- **Extract**:
------------------------------------
The disadvantage is, any time you have choice in health insurance, there is a
risk of what economists call "adverse selection." And what adverse selection
means is a disproportionate share of expensive sicker people choose a
particular health insurance plan; and when that happens the costs go up and it
becomes hard to maintain that plan. So if, in this example, you have small
businesses that have very sick employees, very expensive employees, and those
employees end up enrolled in the national health plan, then the national
health plan could experience very high costs.

And as we've learned from Medicare, I would say the second risk is it's not
easy to regulate competition and to ensure fair competition between a public
plan and a private plan. We have a lot of experience with that form of
competition in Medicare. Unfortunately, it's not very good experience.

GROSS: So Obama's plan is to finance his health care plan in part through
these taxes that employers would have to pay if they choose not to provide
health insurance to their employees. What are the other ways that Obama
proposes to fund his health care plan?
------------------------------------
- **Dataset content**:
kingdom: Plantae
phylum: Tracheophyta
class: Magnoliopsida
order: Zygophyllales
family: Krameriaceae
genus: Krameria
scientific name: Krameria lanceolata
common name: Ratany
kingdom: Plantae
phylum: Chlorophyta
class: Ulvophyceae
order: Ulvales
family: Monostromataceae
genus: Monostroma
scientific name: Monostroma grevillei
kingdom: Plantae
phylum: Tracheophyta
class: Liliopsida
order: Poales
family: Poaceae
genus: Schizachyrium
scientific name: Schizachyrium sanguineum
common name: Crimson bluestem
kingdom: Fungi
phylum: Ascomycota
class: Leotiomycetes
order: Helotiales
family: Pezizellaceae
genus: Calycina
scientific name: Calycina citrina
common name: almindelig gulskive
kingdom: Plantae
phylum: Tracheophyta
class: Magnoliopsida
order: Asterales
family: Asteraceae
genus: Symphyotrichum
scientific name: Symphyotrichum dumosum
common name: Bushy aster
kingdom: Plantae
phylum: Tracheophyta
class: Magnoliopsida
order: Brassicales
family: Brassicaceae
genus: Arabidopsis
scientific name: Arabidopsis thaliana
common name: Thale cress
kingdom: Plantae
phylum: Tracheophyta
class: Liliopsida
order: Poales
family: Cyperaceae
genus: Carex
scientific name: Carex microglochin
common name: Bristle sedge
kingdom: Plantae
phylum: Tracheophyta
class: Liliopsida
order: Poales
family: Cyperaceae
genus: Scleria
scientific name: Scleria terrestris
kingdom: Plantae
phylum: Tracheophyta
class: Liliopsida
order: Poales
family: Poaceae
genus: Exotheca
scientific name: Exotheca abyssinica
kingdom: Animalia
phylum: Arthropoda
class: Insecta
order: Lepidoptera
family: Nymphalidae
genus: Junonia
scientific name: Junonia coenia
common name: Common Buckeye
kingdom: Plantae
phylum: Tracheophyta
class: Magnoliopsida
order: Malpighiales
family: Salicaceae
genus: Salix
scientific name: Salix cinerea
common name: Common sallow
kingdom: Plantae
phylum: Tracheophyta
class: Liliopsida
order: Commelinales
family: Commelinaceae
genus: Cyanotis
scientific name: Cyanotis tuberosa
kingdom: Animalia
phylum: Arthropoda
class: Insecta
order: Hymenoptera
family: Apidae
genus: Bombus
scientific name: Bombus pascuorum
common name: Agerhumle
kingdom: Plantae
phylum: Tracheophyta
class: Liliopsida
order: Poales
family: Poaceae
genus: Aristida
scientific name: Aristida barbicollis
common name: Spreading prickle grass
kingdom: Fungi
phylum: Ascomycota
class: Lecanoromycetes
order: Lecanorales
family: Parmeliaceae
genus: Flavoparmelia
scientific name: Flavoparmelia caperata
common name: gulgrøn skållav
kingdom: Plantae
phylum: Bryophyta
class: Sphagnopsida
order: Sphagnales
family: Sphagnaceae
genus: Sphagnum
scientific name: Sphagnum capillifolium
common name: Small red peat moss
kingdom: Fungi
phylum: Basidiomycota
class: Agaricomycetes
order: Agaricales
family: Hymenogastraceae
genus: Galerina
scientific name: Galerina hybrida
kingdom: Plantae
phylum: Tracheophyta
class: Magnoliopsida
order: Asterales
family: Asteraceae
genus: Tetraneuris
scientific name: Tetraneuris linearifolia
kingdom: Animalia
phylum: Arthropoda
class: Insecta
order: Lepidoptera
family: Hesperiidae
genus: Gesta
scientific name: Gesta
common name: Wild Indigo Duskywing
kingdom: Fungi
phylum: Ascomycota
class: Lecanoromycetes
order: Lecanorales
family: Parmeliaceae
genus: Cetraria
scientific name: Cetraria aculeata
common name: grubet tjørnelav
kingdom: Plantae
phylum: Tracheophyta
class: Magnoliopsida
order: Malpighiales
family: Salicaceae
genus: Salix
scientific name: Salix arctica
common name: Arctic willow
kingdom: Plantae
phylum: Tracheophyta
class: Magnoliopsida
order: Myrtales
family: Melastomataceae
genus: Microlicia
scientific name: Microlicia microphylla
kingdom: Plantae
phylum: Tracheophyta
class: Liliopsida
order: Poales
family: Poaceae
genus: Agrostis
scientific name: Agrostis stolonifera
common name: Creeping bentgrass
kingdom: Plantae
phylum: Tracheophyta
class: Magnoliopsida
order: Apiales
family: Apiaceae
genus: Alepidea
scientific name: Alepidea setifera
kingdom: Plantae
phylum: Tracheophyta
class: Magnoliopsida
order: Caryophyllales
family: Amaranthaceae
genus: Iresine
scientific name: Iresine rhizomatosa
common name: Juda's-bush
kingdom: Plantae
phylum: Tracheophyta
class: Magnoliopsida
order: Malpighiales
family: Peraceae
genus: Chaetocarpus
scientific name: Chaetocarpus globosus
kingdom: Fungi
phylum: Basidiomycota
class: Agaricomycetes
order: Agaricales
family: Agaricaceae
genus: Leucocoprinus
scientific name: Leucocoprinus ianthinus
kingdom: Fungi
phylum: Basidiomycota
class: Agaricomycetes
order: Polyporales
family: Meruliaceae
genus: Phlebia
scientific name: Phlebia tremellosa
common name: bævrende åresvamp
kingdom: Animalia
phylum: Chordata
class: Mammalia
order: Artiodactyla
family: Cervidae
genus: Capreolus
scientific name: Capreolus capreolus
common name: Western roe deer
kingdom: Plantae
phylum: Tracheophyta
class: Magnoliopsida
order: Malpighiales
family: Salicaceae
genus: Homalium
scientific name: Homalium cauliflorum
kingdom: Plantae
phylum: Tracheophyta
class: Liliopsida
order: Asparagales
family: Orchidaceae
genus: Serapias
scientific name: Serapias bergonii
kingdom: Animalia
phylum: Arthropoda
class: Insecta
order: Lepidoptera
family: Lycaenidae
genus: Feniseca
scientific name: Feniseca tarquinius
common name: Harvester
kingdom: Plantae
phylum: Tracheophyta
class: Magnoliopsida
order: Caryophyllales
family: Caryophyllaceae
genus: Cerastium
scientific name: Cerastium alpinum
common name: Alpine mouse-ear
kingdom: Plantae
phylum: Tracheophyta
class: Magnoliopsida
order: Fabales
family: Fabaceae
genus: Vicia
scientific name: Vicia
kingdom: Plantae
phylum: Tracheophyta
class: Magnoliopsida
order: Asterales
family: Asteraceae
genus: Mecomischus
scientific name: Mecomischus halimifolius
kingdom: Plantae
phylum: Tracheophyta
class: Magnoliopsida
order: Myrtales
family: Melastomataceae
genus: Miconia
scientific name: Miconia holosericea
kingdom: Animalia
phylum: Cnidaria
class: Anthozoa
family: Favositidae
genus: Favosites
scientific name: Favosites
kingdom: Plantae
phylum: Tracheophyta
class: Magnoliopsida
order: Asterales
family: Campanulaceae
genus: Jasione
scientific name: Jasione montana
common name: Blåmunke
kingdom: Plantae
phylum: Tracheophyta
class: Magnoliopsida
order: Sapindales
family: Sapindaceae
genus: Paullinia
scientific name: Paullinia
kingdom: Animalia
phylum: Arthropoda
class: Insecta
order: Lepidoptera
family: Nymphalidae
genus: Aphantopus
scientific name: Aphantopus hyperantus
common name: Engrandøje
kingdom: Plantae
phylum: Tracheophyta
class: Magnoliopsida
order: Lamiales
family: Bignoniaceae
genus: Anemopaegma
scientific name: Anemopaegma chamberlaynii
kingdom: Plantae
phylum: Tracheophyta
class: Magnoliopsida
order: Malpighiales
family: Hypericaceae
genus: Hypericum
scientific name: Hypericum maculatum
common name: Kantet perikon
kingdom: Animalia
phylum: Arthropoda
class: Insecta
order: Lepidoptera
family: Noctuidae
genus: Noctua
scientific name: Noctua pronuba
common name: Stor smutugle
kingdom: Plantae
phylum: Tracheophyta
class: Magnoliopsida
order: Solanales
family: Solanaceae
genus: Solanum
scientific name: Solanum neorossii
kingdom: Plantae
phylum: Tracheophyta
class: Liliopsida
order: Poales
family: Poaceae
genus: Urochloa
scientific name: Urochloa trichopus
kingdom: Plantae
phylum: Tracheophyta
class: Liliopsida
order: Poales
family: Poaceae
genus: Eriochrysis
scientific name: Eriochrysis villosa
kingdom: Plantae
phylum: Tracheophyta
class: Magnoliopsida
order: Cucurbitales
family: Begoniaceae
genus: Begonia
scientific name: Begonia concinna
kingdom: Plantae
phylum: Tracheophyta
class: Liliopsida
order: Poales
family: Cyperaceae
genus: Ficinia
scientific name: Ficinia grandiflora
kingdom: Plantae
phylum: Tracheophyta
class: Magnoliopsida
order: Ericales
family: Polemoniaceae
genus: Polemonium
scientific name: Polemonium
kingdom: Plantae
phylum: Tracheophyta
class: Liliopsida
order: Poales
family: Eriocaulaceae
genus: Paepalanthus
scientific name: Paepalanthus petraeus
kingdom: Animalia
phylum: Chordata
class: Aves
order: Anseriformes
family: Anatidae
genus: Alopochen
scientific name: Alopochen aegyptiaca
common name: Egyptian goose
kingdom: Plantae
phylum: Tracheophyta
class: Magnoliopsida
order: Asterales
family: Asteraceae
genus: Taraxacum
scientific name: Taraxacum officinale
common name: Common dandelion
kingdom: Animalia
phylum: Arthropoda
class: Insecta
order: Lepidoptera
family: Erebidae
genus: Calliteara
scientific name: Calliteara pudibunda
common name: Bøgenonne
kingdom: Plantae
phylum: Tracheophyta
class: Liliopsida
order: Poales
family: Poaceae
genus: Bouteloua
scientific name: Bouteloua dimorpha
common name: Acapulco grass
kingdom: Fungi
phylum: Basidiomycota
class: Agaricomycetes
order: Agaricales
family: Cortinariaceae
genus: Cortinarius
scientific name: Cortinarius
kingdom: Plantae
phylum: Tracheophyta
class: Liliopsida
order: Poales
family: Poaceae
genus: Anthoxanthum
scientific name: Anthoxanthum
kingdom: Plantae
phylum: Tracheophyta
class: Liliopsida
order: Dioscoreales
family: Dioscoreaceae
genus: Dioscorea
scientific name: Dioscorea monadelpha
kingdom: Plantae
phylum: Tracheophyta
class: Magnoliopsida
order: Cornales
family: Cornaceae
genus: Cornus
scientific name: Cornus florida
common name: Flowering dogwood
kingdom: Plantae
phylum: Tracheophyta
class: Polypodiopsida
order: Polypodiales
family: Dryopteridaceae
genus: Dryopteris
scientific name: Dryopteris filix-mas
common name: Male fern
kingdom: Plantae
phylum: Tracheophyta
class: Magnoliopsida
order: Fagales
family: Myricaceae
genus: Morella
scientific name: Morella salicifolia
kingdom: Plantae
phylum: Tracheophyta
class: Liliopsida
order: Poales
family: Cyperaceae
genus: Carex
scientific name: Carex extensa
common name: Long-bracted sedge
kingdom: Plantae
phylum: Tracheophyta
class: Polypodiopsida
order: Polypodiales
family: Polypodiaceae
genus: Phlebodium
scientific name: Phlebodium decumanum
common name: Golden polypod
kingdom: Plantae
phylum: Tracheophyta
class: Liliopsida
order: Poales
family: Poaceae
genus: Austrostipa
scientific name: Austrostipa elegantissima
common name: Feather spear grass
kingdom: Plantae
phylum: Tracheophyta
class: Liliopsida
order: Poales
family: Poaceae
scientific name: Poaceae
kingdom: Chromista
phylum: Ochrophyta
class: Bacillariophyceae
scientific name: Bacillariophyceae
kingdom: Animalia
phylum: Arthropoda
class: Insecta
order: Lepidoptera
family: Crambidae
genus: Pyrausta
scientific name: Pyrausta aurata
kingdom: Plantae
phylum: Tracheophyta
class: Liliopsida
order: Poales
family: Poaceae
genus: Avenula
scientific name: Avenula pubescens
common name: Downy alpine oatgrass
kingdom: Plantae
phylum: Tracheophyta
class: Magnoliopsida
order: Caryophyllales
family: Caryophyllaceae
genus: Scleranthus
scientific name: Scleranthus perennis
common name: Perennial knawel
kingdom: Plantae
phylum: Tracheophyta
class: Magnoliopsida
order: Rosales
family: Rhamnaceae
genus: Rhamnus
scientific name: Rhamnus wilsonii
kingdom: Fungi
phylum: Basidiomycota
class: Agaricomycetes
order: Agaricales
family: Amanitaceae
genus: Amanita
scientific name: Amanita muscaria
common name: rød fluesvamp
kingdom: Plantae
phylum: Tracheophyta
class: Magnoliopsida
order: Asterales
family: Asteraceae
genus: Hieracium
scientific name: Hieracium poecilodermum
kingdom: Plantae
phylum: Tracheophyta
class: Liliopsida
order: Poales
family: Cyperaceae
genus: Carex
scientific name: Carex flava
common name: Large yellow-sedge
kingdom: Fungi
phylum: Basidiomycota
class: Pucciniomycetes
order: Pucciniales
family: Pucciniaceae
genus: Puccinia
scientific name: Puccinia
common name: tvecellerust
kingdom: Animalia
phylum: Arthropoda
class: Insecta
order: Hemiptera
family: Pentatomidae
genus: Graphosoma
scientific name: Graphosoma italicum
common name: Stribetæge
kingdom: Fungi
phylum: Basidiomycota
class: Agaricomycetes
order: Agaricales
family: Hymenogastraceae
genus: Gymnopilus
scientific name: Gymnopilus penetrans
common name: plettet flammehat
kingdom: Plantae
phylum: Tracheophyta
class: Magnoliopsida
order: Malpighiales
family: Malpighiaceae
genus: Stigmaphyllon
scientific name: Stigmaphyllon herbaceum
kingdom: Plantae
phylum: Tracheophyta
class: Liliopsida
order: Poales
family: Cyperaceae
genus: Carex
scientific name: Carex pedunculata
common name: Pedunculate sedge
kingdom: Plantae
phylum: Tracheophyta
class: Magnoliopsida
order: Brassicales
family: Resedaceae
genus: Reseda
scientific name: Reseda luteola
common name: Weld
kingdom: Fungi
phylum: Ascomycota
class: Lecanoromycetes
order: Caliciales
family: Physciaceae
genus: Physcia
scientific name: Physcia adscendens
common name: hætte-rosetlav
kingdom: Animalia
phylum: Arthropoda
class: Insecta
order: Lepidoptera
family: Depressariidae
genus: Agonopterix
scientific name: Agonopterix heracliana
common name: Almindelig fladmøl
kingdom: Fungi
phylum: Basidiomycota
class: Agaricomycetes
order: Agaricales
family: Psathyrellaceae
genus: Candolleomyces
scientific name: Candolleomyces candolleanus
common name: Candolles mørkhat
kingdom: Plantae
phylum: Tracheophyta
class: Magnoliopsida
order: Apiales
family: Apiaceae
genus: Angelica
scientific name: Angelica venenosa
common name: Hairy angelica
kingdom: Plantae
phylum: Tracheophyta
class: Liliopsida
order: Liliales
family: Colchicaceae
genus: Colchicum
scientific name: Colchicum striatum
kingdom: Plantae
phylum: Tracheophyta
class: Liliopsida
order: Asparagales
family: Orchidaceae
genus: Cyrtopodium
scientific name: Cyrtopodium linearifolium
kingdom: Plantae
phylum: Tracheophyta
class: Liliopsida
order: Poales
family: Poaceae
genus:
------------------------------------
- **Problems to work on**:
(1) According to the interview on health insurance, what does adverse selection mean?
(2) Write the next part of the interview on health insurance, picking up right after its final sentence.
The data come from a source unrelated to the interview on health insurance.

- **Expected outputs**:
(1) It means a disproportionate share of expensive, sicker people choose a particular health insurance plan.

(2)
Dr. OBERLANDER: He has two other sources. The first is, he anticipates
substantial savings from a number of measures, including moving to electronic
medical records, doing a better job at disease management with chronic
conditions, having a much better system of public health and prevention.

The second way that he gets money to pay for his plan--and his plan is
expensive--is to let the tax cuts of 2001 and 2003 that the Bush
administration sponsored for Americans making over $250,000, let those tax
cuts expire and redirect that money to pay for covering the uninsured. I
think that probably the hardest part of health reform is how to pay for it.
It's what I called $100 billion question, because if you're adding the
uninsured to the existing system, it's roughly $100 billion a year to do it.

Both of Obama's financing solutions are problematic. In terms of the savings,
those are all very desirable things to do. Electronic medical records are a
good idea. Doing a better job with chronic conditions is a good idea. Trying
to reduce our obesity levels and increasing prevention is a good idea. I
don't think any of those are going to produce substantial sums of money in the
short term. They might in the long term, but not in the short term. So I
just don't think you can finance a health plan that way.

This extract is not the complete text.